抜粋 -

りくぼーの音楽感想倉庫

音楽CDの感想を綴っていきます

Jointed Times / LOOZ

Jointed Time


曲目リスト


1. 雪
2. 手紙~キミに贈るコトバ~
3. 桃源郷(Album Version)
4. KODO
5. ムーンライト
6. One Day
7. アイドリング
8. Chat.1
9. Lowllin'
10. Country Road
11. SunRider
12. 宿り木
13. RIVER SIDE
14. 恋花火 -夜遊び編-


評価: ★★★★★★★★★☆


福島県福島市出身のラッパー、LOOZの1stアルバム。
2009年11月4日発売。


LOOZは福島県福島市出身。高校を中退した後に上京したものの3年後に地元に戻り、友人たちとイベントを開催。
そのイベントで友人が制作したミックステープを聴かせてもらったのをきっかけに、西海岸系HIP HOPの世界へ入り込むことに。
最初はDJのサイドMCとしてマイクを握っていたLOOZですが、19歳か20歳くらいの時にラップもやってみようという思いを抱きラッパーとしての活動を開始。
そんな彼に転機が訪れたのは2008年のことで、同年にリリースされたコンピレーションアルバムへの参加が決定。
そのアルバムにてLOOZが発表した「桃源郷」がインディーズながら配信サイトにて驚異的なダウンロード数を記録。
その後はライブ活動と制作活動を経て2009年8月に1stシングルを数量限定でリリースし2週間で完売。モバイル配信にて各サイトの1位を独占するという現象まで起こすというとんでもないデビューを果たしました。
同年9月に1stミニアルバムをリリースし、リード曲であった「One Day」は「ピラメキーノ」のED曲として起用。
そして同年11月に1stアルバムである本作をリリースしました。


さて、内容に。


LOOZの特徴は優しい声の歌も交えた柔らかいラップ。
リリックの内容にも不良臭さなどは全くなく、本当にそこらへんにいそうなお兄ちゃんが作った楽曲という感じがします。


アルバムのスタートを告げるM-1からしてもうそういう特徴はガツンと出ています。
ピアノをメインにしたトラックの上にのるLOOZのラップは本当に優しさが満点。
かなりしっとりした雰囲気のトラックはLOOZの声との相性もバッチリで、掴みとしては最高と言えます。

続くM-2「手紙~キミに贈るコトバ~」は初っ端のギターの音色がとてもキャッチ―で、LOOZはラップを封印し歌で押し切っていますね。
結構ギターの主張が強いトラックなんですけど優しい声ながらそれに負けない歌を披露しているLOOZの力量は流石のもの。


M-3「桃源郷(Album Version)」は本作では唯一のAILI仕事(この曲以外は全てトラックはFuekiss!!仕事)で、こういうジャンルではよく使われるクラシックのカノンをネタ使い。
優雅な雰囲気ではあるもののガッチリループさせたトラックになっていて、ここまで上手くHIP HOPと融合させた仕事は中々ないのでは。

保存資料 -
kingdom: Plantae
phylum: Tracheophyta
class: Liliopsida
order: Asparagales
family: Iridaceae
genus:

練習課題 -
アルバム感想文の「同年9月に1stミニアルバム」から「アルバムのスタートを告げるM-1からしてもうそういう特徴はガツンと出ています。」までを、一字一句変えずに書き写してください。

解答例 -
同年9月に1stミニアルバムをリリースし、リード曲であった「One Day」は「ピラメキーノ」のED曲として起用。
そして同年11月に1stアルバムである本作をリリースしました。


さて、内容に。


LOOZの特徴は優しい声の歌も交えた柔らかいラップ。
リリックの内容にも不良臭さなどは全くなく、本当にそこらへんにいそうなお兄ちゃんが作った楽曲という感じがします。


アルバムのスタートを告げるM-1からしてもうそういう特徴はガツンと出ています。